§ EXERCISE DETAILS
Return every line of text in the data below without changing a character, and leave out the pictures.

§ DATA
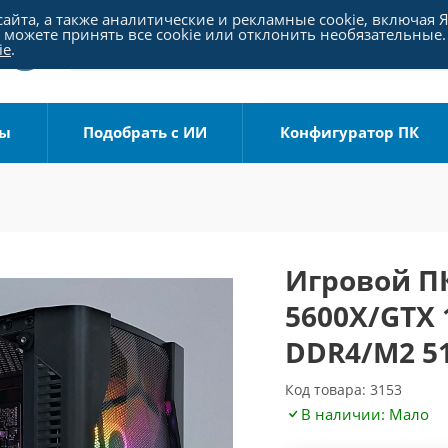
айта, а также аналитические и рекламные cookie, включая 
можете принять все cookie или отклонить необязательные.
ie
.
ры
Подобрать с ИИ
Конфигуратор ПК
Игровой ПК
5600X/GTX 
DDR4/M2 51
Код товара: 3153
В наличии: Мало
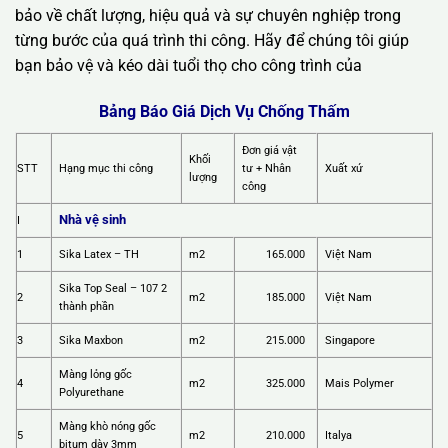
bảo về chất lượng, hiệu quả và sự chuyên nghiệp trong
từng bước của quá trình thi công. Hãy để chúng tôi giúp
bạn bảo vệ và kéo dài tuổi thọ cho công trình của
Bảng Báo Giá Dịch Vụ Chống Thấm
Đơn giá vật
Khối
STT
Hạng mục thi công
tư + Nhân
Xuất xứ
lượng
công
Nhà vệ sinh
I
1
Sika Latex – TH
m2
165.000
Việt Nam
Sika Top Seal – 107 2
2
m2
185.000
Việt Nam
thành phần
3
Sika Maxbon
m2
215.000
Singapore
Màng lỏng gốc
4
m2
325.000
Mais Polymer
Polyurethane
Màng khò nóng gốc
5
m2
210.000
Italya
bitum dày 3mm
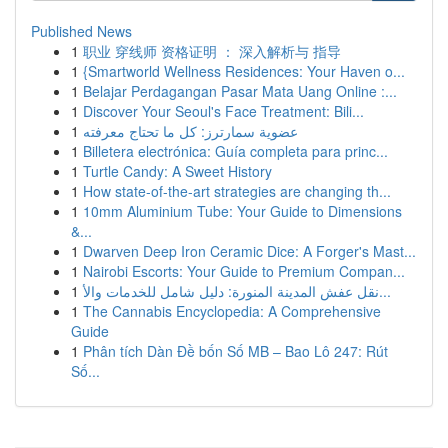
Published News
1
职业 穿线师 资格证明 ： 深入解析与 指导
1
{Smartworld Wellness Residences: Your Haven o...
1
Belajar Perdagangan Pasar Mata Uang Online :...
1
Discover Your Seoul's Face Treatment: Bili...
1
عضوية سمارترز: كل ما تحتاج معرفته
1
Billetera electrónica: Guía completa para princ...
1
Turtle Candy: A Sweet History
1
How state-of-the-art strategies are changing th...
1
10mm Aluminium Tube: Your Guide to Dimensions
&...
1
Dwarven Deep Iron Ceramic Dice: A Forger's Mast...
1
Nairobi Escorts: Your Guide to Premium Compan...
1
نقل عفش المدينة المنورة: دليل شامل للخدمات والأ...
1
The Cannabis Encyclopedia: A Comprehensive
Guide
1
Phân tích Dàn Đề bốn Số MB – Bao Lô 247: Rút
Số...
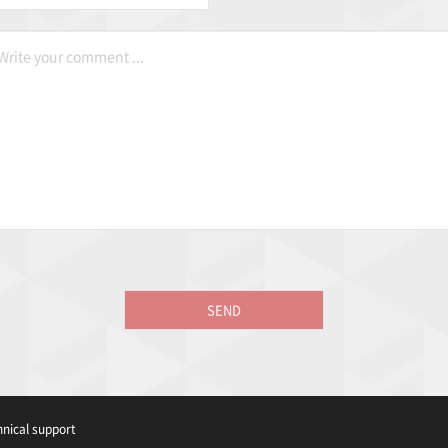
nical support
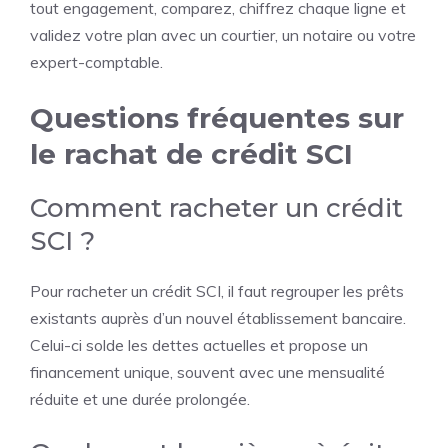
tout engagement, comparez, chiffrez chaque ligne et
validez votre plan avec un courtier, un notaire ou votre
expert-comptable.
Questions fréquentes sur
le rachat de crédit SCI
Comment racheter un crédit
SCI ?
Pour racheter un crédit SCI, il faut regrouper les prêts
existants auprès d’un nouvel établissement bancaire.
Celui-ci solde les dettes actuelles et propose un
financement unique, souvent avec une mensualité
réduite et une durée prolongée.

§ RESPONSE BELOW
айта, а также аналитические и рекламные cookie, включая 
можете принять все cookie или отклонить необязательные.
ie
.
ры
Подобрать с ИИ
Конфигуратор ПК
Игровой ПК
5600X/GTX 
DDR4/M2 51
Код товара: 3153
В наличии: Мало
bảo về chất lượng, hiệu quả và sự chuyên nghiệp trong
từng bước của quá trình thi công. Hãy để chúng tôi giúp
bạn bảo vệ và kéo dài tuổi thọ cho công trình của
Bảng Báo Giá Dịch Vụ Chống Thấm
Đơn giá vật
Khối
STT
Hạng mục thi công
tư + Nhân
Xuất xứ
lượng
công
Nhà vệ sinh
I
1
Sika Latex – TH
m2
165.000
Việt Nam
Sika Top Seal – 107 2
2
m2
185.000
Việt Nam
thành phần
3
Sika Maxbon
m2
215.000
Singapore
Màng lỏng gốc
4
m2
325.000
Mais Polymer
Polyurethane
Màng khò nóng gốc
5
m2
210.000
Italya
bitum dày 3mm
Published News
1
职业 穿线师 资格证明 ： 深入解析与 指导
1
{Smartworld Wellness Residences: Your Haven o...
1
Belajar Perdagangan Pasar Mata Uang Online :...
1
Discover Your Seoul's Face Treatment: Bili...
1
عضوية سمارترز: كل ما تحتاج معرفته
1
Billetera electrónica: Guía completa para princ...
1
Turtle Candy: A Sweet History
1
How state-of-the-art strategies are changing th...
1
10mm Aluminium Tube: Your Guide to Dimensions
&...
1
Dwarven Deep Iron Ceramic Dice: A Forger's Mast...
1
Nairobi Escorts: Your Guide to Premium Compan...
1
نقل عفش المدينة المنورة: دليل شامل للخدمات والأ...
1
The Cannabis Encyclopedia: A Comprehensive
Guide
1
Phân tích Dàn Đề bốn Số MB – Bao Lô 247: Rút
Số...
nical support
tout engagement, comparez, chiffrez chaque ligne et
validez votre plan avec un courtier, un notaire ou votre
expert-comptable.
Questions fréquentes sur
le rachat de crédit SCI
Comment racheter un crédit
SCI ?
Pour racheter un crédit SCI, il faut regrouper les prêts
existants auprès d’un nouvel établissement bancaire.
Celui-ci solde les dettes actuelles et propose un
financement unique, souvent avec une mensualité
réduite et une durée prolongée.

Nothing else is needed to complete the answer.